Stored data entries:
......
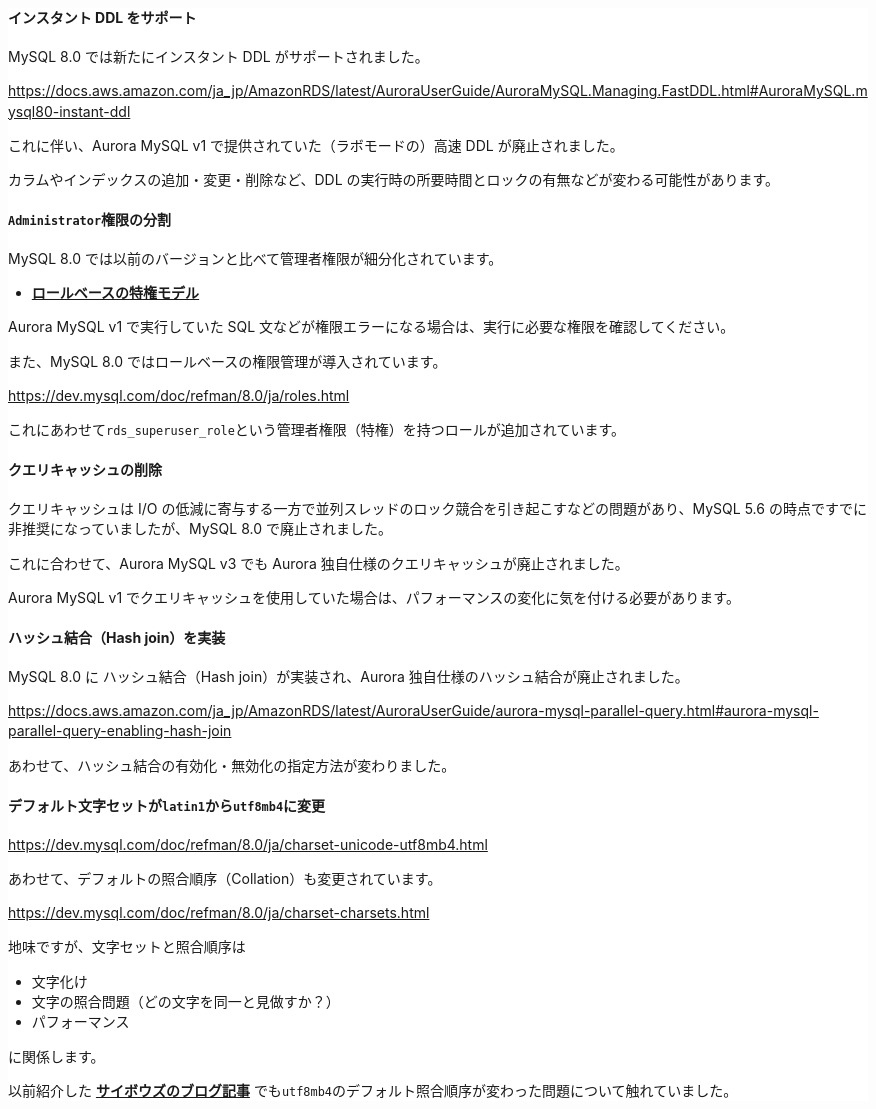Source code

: #### インスタント DDL をサポート

MySQL 8.0 では新たにインスタント DDL がサポートされました。

https://docs.aws.amazon.com/ja_jp/AmazonRDS/latest/AuroraUserGuide/AuroraMySQL.Managing.FastDDL.html#AuroraMySQL.mysql80-instant-ddl

これに伴い、Aurora MySQL v1 で提供されていた（ラボモードの）高速 DDL が廃止されました。

カラムやインデックスの追加・変更・削除など、DDL の実行時の所要時間とロックの有無などが変わる可能性があります。

#### `Administrator`権限の分割

MySQL 8.0 では以前のバージョンと比べて管理者権限が細分化されています。

- **[ロールベースの特権モデル](https://docs.aws.amazon.com/ja_jp/AmazonRDS/latest/AuroraUserGuide/Aurora.AuroraMySQL.Compare-80-v3.html#AuroraMySQL.privilege-model)**

Aurora MySQL v1 で実行していた SQL 文などが権限エラーになる場合は、実行に必要な権限を確認してください。

また、MySQL 8.0 ではロールベースの権限管理が導入されています。

https://dev.mysql.com/doc/refman/8.0/ja/roles.html

これにあわせて`rds_superuser_role`という管理者権限（特権）を持つロールが追加されています。

#### クエリキャッシュの削除

クエリキャッシュは I/O の低減に寄与する一方で並列スレッドのロック競合を引き起こすなどの問題があり、MySQL 5.6 の時点ですでに非推奨になっていましたが、MySQL 8.0 で廃止されました。

これに合わせて、Aurora MySQL v3 でも Aurora 独自仕様のクエリキャッシュが廃止されました。

Aurora MySQL v1 でクエリキャッシュを使用していた場合は、パフォーマンスの変化に気を付ける必要があります。

#### ハッシュ結合（Hash join）を実装

MySQL 8.0 に ハッシュ結合（Hash join）が実装され、Aurora 独自仕様のハッシュ結合が廃止されました。

https://docs.aws.amazon.com/ja_jp/AmazonRDS/latest/AuroraUserGuide/aurora-mysql-parallel-query.html#aurora-mysql-parallel-query-enabling-hash-join

あわせて、ハッシュ結合の有効化・無効化の指定方法が変わりました。

#### デフォルト文字セットが`latin1`から`utf8mb4`に変更

https://dev.mysql.com/doc/refman/8.0/ja/charset-unicode-utf8mb4.html

あわせて、デフォルトの照合順序（Collation）も変更されています。

https://dev.mysql.com/doc/refman/8.0/ja/charset-charsets.html

地味ですが、文字セットと照合順序は

- 文字化け
- 文字の照合問題（どの文字を同一と見做すか？）
- パフォーマンス

に関係します。

以前紹介した **[サイボウズのブログ記事](https://blog.cybozu.io/entry/2021/05/24/175000#utf8mb4-%E3%81%AE%E7%85%A7%E5%90%88%E9%A0%86%E5%BA%8F%E3%81%AE%E3%83%87%E3%83%95%E3%82%A9%E3%83%AB%E3%83%88%E5%80%A4%E3%81%AE%E5%A4%89%E6%9B%B4)** でも`utf8mb4`のデフォルト照合順序が変わった問題について触れていました。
......
### What to work on:
Each line from the one containing "あわせて、デフォルトの照合順序（Collation）も変更されています。" to the last line above must be returned exactly, and no line outside that range.

### Response:
あわせて、デフォルトの照合順序（Collation）も変更されています。

https://dev.mysql.com/doc/refman/8.0/ja/charset-charsets.html

地味ですが、文字セットと照合順序は

- 文字化け
- 文字の照合問題（どの文字を同一と見做すか？）
- パフォーマンス

に関係します。

以前紹介した **[サイボウズのブログ記事](https://blog.cybozu.io/entry/2021/05/24/175000#utf8mb4-%E3%81%AE%E7%85%A7%E5%90%88%E9%A0%86%E5%BA%8F%E3%81%AE%E3%83%87%E3%83%95%E3%82%A9%E3%83%AB%E3%83%88%E5%80%A4%E3%81%AE%E5%A4%89%E6%9B%B4)** でも`utf8mb4`のデフォルト照合順序が変わった問題について触れていました。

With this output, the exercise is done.